他手指微微屈起敲了敲桌面,道:“你对北丘之事, 有什么看法。”
像是身体本能做出反应似的,白桑桑开口道:“虽不是旱魃作祟,但可能是因为薄鱼, 顒鸟。”
和前日里的那句一字不差。
林非池眉头皱紧道:“还有么?”
白桑桑想了想,摇了摇头。
“走吧。” 林非池站起身来, 语调平淡道:“我们出去看看。”
......
耳边是叽叽喳喳的鸟鸣声, 橘色的阳光透过木窗漏进屋内, 洒在坐在窗前的女子身上。
一身白衣似雪,清雅脱俗。
她此时周身泛着淡淡金辉,就像是沾染上了几分凡尘烟火气的精灵。
苏渺神清气爽地睁开眼, 昨日不知为何,竟睡得特别安心。
眼前是一片绵延起伏的群山,苏渺估摸着, 白桑桑刚才应该是坐在窗边看风景呢。
这个白桑桑,可真是乖巧可人又文艺啊,难怪日后林非池喜欢她。
温柔似水的美娇娥,最能把躁郁暗黑的大魔王练成绕指柔嘛。
不过话说回来,大魔王跑哪去了?
苏渺环顾了一下四周,没看见林非池的身影。
苏渺小声地喊了句:“王上?”
没人应答。
她走出客房,来到正堂,又大了点声音:“林非池?”
依旧静悄悄的。
苏渺眉梢一挑,这样直呼他大名还不露面,估计是真的不在了。
她内心狂喜,这可是个大好机会啊。
此时不溜,更待何时?
可正当她贼兮兮地抬脚迈出茅屋时,身后突然来了林非池的声音:“你要去哪儿?”
苏渺:“......”
她僵着身子回过头,见林非池正负手站在不远处,眼神中稍带打量的盯着她。
苏渺深呼吸一口,微笑道:“我见王上您不在,正想去找您呢。
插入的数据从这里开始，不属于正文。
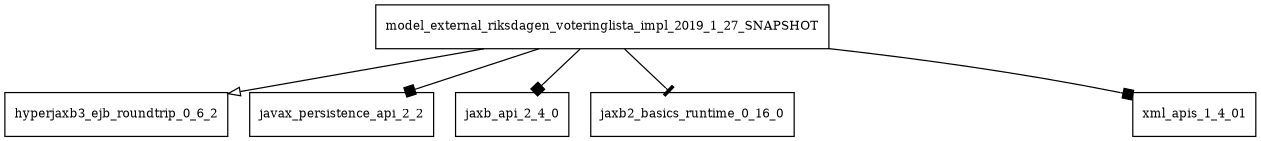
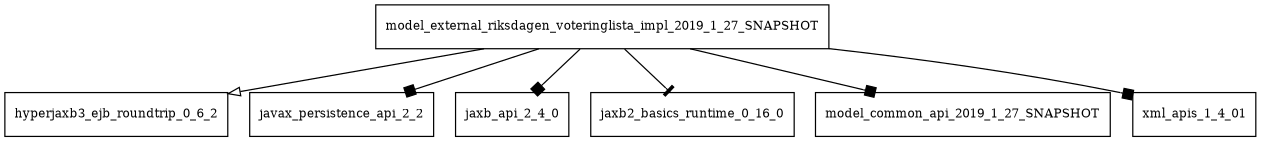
  digraph {
    node [fontsize=10.0 shape=box]
    edge [arrowhead=box]
    model_external_riksdagen_voteringlista_impl_2019_1_27_SNAPSHOT
    hyperjaxb3_ejb_roundtrip_0_6_2
    javax_persistence_api_2_2
    jaxb_api_2_4_0
    n5 [label=jaxb2_basics_runtime_0_16_0]
+   model_common_api_2019_1_27_SNAPSHOT
    xml_apis_1_4_01
    model_external_riksdagen_voteringlista_impl_2019_1_27_SNAPSHOT -> hyperjaxb3_ejb_roundtrip_0_6_2 [arrowhead=onormal]
    model_external_riksdagen_voteringlista_impl_2019_1_27_SNAPSHOT -> javax_persistence_api_2_2
    model_external_riksdagen_voteringlista_impl_2019_1_27_SNAPSHOT -> jaxb_api_2_4_0
    model_external_riksdagen_voteringlista_impl_2019_1_27_SNAPSHOT -> n5 [arrowhead=tee]
+   model_external_riksdagen_voteringlista_impl_2019_1_27_SNAPSHOT -> model_common_api_2019_1_27_SNAPSHOT
    model_external_riksdagen_voteringlista_impl_2019_1_27_SNAPSHOT -> xml_apis_1_4_01
  }
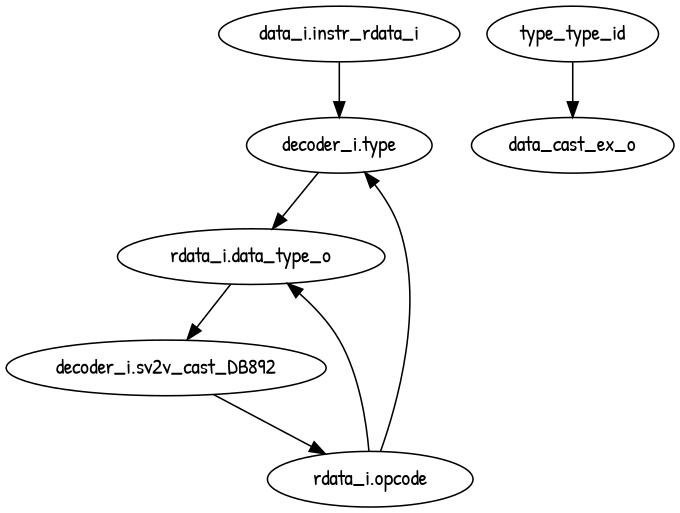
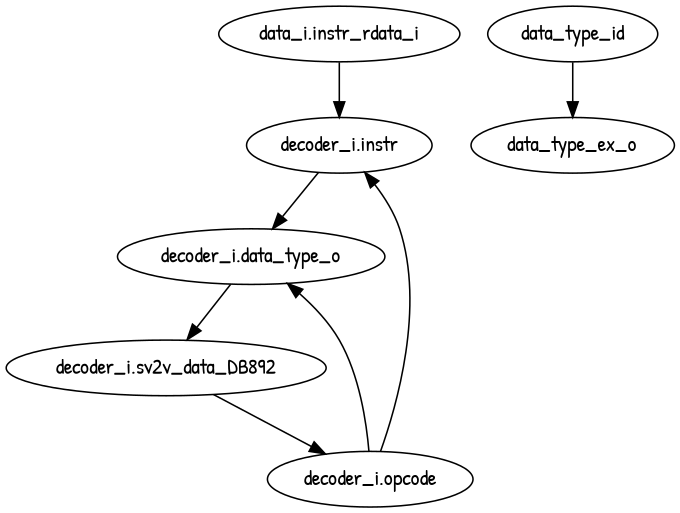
  strict digraph {
    fontname="Patrick Hand"
    node [complexity=6 fontname="Patrick Hand"]
    edge [fontname="Patrick Hand"]
    n1 [complexity=8 importance=0.0710485432507 label="data_i.instr_rdata_i" rank=0.00888106790634]
-   "decoder_i.instr" [importance=0.0691785814693 rank=0.0115297635782 label="decoder_i.type"]
-   "decoder_i.data_type_o" [complexity=2 importance=0.00644997179755 rank=0.00322498589877 label="rdata_i.data_type_o"]
-   "decoder_i.opcode" [complexity=3 importance=0.0667476508992 rank=0.0222492169664 label="rdata_i.opcode"]
-   "decoder_i.sv2v_cast_DB892" [importance=0.0682436135896 rank=0.0113739355983]
-   data_type_id [complexity=2 importance=0.00490135824031 rank=0.00245067912015 label=type_type_id]
-   data_type_ex_o [complexity=0 importance=0.00263107088437 rank=0.0 label=data_cast_ex_o]
+   "decoder_i.instr" [importance=0.0691785814693 rank=0.0115297635782]
+   "decoder_i.data_type_o" [complexity=2 importance=0.00644997179755 rank=0.00322498589877]
+   "decoder_i.opcode" [complexity=3 importance=0.0667476508992 rank=0.0222492169664]
+   "decoder_i.sv2v_cast_DB892" [importance=0.0682436135896 rank=0.0113739355983 label="decoder_i.sv2v_data_DB892"]
+   data_type_id [complexity=2 importance=0.00490135824031 rank=0.00245067912015]
+   data_type_ex_o [complexity=0 importance=0.00263107088437 rank=0.0]
    n1 -> "decoder_i.instr"
    "decoder_i.instr" -> "decoder_i.data_type_o"
    "decoder_i.data_type_o" -> "decoder_i.sv2v_cast_DB892"
    "decoder_i.opcode" -> "decoder_i.instr"
    "decoder_i.opcode" -> "decoder_i.data_type_o"
    "decoder_i.sv2v_cast_DB892" -> "decoder_i.opcode"
    data_type_id -> data_type_ex_o
  }
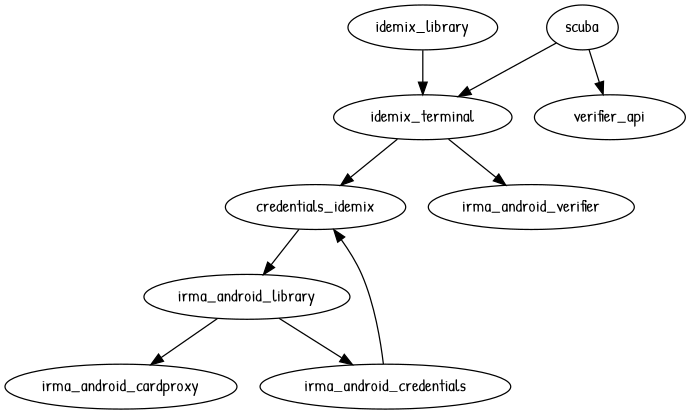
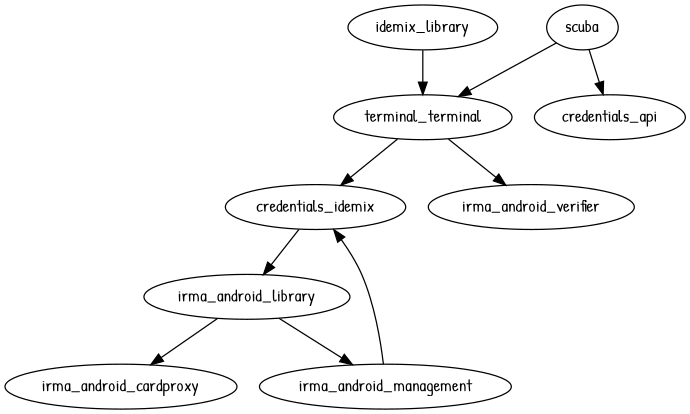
  digraph {
    fontname="Patrick Hand"
    node [fontname="Patrick Hand"]
    edge [fontname="Patrick Hand"]
    scuba
-   idemix_terminal
-   credentials_api [label=verifier_api]
+   idemix_terminal [label=terminal_terminal]
+   credentials_api
    credentials_idemix
    irma_android_verifier
    irma_android_library
    idemix_library
    irma_android_cardproxy
-   irma_android_management [label=irma_android_credentials]
+   irma_android_management
    scuba -> idemix_terminal
    scuba -> credentials_api
    idemix_terminal -> credentials_idemix
    idemix_terminal -> irma_android_verifier
    credentials_idemix -> irma_android_library
    irma_android_library -> irma_android_cardproxy
    irma_android_library -> irma_android_management
    idemix_library -> idemix_terminal
    irma_android_management -> credentials_idemix
  }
”
“哦。” 他看似随意地应了一声,负手朝苏渺走来,“那现在不用去了。”
“是。” 苏渺气闷道。
好你个林非池,逗我玩呢你。
“你对北丘旱灾一事,有何看法。” 林非池冷不丁地开口。
苏渺头皮一紧,这是林非池第一次主动开口和她说话。
是单纯地想找人头脑风暴分析案情,还是说,在试探自己?
苏渺不敢冒险,中规中矩地答道:“奴婢不敢在王上面前班门弄斧。”
苏渺本以为这样就可以止住这个话题,可没想到林非池竟一反常态道:“无妨,你尽管说便是。”
苏渺:“......”
她清了清喉咙,道:“奴婢之前说过,北丘此地虽不是旱魃作祟,但也有可能是因为薄鱼,顒鸟。”
林非池一怔,脚下步子慢了下来。
他特意问了一个相同的问题来试探她。没成想,两次得到的回答居然都差不多。
难道,真的是自己想多了?
“只不过...” 那边苏渺的声音却没停下来。
“只不过什么?” 林非池有些急切地追问道。
怎么回事?苏渺暗自有些纳闷。
这还是她这次回来之后,头一回见到林非池如此神色紧张的样子。